|Foster, James - NASA|
|Chang, A T - NASA|
|Hall, D - NASA|
Submitted to: Microscopy Society of America Proceedings
Publication Type: Proceedings
Publication Acceptance Date: May 28, 1997
Publication Date: N/A
Interpretive Summary: A renewed interest in cloud seeding offers potential for increasing the water supply for agricultural purposes in arid regions of the United States. One of the most effective materials that has been used for this purpose is dry ice (crystals of solid carbon dioxide). It is believed that the unique structure of these crystals somehow serves as a seed or nucleus around which minute water droplets aggregate to eventually form raindrops. However, a problem is that no one has ever seen the minute structure of these crystals because they evaporate at temperatures of -110 degrees F. We have used a special microscope that has a stage cooled to -320 degrees F that enables us to observe the structure of crystals of solid carbon dioxide. The crystals, which are as small as 1/200,000 of an inch, generally appear as eight-sided structures called octahedrons. The results, which illustrate the crystalline structure of carbon dioxide for the first time, will be used by scientists to learn how the crystals cause formation of rain and to identify more efficient or economical materials that can be used to produce rain in arid agricultural regions.

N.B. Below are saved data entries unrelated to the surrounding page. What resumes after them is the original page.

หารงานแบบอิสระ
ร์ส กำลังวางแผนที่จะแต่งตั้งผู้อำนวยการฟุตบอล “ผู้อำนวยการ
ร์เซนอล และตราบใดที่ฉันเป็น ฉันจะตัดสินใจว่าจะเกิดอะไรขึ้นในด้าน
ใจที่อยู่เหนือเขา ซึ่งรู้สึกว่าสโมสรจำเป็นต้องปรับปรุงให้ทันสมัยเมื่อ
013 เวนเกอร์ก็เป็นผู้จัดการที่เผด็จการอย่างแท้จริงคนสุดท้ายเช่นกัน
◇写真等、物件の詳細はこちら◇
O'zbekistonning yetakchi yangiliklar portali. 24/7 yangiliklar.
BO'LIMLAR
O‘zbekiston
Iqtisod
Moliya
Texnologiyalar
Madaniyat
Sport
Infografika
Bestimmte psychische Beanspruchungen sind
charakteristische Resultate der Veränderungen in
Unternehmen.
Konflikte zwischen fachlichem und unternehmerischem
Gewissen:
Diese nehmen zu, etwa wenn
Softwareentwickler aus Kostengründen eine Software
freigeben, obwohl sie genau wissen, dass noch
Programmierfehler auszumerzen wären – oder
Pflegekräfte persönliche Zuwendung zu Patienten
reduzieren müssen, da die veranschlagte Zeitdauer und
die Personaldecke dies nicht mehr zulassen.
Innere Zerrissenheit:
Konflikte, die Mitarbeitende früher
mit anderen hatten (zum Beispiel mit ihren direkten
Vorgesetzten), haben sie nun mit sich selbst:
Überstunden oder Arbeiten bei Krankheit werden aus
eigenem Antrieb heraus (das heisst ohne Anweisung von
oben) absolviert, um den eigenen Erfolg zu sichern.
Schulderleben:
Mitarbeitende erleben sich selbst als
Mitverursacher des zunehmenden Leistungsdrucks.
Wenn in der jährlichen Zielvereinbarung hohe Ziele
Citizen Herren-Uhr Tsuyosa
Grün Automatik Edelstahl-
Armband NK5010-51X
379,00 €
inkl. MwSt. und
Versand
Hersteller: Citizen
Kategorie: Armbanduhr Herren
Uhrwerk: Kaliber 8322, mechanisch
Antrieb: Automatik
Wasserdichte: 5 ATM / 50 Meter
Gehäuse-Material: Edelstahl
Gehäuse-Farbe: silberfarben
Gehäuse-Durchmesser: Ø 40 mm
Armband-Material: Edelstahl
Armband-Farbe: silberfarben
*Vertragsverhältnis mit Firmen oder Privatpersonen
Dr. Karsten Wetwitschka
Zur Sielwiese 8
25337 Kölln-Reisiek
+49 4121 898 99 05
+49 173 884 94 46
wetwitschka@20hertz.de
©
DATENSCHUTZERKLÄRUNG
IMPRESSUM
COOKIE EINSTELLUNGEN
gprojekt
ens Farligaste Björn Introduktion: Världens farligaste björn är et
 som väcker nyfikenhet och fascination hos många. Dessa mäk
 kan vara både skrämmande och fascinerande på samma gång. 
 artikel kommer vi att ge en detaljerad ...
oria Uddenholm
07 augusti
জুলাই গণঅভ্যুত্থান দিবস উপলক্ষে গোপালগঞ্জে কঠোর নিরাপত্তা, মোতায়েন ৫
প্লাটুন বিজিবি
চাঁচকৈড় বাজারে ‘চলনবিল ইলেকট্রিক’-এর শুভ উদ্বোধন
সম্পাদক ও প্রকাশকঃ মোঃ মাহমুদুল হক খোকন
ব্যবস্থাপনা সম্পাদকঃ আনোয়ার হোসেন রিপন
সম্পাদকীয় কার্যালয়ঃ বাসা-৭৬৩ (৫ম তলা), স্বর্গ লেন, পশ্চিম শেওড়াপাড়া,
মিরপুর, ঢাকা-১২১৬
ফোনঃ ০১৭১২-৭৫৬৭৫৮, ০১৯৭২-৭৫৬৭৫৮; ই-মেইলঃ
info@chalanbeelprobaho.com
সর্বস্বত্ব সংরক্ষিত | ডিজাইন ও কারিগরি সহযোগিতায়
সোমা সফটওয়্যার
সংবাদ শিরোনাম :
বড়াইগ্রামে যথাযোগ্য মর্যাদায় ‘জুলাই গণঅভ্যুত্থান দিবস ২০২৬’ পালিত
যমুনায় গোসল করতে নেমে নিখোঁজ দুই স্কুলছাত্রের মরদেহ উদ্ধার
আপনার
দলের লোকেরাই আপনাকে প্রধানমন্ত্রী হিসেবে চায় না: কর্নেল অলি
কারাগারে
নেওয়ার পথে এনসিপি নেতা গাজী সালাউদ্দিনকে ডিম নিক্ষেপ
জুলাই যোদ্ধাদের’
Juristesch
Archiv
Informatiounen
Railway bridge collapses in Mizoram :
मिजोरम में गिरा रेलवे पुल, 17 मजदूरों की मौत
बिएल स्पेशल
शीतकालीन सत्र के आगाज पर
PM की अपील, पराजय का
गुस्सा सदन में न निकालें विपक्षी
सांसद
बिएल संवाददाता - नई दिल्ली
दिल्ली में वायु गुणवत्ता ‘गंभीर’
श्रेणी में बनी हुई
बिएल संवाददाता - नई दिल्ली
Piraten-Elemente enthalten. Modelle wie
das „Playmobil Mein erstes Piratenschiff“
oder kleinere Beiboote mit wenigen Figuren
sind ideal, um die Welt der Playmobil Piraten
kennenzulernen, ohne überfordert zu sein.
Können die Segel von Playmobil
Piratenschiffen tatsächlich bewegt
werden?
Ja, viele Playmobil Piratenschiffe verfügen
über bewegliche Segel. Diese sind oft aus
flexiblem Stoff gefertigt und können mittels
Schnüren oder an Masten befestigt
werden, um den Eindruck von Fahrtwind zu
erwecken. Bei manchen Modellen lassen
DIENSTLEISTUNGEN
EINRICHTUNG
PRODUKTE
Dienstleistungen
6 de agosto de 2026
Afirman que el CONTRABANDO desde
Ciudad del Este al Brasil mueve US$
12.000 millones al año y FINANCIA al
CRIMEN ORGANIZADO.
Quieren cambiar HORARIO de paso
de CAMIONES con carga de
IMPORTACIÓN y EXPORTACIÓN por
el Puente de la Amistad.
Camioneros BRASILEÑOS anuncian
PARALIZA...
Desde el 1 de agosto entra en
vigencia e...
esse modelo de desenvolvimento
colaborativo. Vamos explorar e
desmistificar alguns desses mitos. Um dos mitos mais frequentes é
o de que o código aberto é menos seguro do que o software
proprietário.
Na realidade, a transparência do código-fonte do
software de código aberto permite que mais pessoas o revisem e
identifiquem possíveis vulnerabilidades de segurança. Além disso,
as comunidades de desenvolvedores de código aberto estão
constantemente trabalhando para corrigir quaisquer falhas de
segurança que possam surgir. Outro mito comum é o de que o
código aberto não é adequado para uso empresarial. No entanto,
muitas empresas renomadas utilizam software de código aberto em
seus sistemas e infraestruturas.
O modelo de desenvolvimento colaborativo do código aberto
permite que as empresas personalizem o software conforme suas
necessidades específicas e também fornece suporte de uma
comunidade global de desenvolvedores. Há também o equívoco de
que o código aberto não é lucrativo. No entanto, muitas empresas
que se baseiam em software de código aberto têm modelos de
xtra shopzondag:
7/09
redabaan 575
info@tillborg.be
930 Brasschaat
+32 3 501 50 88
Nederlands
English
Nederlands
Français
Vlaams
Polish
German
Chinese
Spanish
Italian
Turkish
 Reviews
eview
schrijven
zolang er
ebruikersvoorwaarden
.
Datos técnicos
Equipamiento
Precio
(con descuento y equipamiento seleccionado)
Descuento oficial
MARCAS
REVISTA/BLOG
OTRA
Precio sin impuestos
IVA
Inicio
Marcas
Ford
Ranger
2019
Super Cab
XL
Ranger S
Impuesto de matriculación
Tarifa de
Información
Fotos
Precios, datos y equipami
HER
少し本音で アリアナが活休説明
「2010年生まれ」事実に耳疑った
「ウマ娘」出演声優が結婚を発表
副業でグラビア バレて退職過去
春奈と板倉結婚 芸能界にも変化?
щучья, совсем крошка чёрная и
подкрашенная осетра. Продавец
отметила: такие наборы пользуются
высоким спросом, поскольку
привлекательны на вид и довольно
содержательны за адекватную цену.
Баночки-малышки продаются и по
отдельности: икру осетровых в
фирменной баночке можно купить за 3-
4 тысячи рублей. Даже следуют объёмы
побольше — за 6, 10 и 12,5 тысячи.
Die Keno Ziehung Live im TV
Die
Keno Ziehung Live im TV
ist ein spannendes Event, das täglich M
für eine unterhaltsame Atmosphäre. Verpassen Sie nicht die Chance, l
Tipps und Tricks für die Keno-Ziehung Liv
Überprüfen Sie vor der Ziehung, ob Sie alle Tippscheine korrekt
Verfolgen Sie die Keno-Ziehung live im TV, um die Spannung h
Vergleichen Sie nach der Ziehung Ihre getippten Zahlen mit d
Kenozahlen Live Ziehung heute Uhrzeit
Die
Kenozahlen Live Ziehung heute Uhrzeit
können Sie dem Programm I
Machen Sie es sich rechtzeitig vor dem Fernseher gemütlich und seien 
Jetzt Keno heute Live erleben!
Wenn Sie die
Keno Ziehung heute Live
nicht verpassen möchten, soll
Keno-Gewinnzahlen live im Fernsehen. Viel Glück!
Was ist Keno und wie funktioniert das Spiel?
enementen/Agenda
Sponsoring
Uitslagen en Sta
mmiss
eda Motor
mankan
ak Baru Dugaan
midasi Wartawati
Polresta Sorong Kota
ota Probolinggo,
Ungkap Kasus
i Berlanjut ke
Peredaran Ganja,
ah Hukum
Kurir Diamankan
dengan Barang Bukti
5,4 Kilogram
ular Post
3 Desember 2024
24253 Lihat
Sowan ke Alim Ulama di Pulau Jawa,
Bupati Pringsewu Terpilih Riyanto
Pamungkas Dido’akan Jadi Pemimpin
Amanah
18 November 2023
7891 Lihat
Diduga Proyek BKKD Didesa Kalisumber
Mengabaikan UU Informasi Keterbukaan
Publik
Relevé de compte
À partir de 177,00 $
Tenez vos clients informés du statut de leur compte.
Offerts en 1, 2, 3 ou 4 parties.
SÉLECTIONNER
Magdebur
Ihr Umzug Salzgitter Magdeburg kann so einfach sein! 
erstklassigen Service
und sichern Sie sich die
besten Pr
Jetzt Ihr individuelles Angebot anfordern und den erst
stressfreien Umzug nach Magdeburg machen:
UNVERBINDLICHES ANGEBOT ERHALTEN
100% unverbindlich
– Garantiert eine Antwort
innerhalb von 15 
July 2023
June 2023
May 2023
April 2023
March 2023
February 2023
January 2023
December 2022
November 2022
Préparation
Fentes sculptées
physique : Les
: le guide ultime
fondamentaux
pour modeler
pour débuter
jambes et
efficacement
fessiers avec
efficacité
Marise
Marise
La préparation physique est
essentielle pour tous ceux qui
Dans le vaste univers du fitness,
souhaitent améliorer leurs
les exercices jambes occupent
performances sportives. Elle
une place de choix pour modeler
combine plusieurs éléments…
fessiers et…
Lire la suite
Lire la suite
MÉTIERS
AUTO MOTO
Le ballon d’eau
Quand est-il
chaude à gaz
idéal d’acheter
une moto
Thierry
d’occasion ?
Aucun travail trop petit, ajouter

Technical Abstract: Earth and Mars are the only planets in our solar system having polar ice caps that expand and contract in response to changes in the seasons. On Earth, the polar caps are composed of water-ice (snow crystals). Whereas, on Mars, the extreme low temperatures at the polar cap regions result in the precipitation of CO2 ice (Martian snow) in addition to water-ice. Viking spacecraft have recorded various spectral data on this CO2 mantle and the transmission spectra for CO2 have been measured in the laboratory; however, little is known about the structural features of the crystals. Because previous studies have shown that low temperature SEM could be used to image structural variation of snow crystals and because data on the structure of CO2 crystals are needed to develop scattering and emission models of CO2 ice, a study was undertaken to image CO2 crystals. Results obtained with TEM and SEM indicate that CO2 crystals can be imaged and suggest that other gases, which precipitate at low temperatures and are of interest to interplanetary studies, may also be observed using this technique.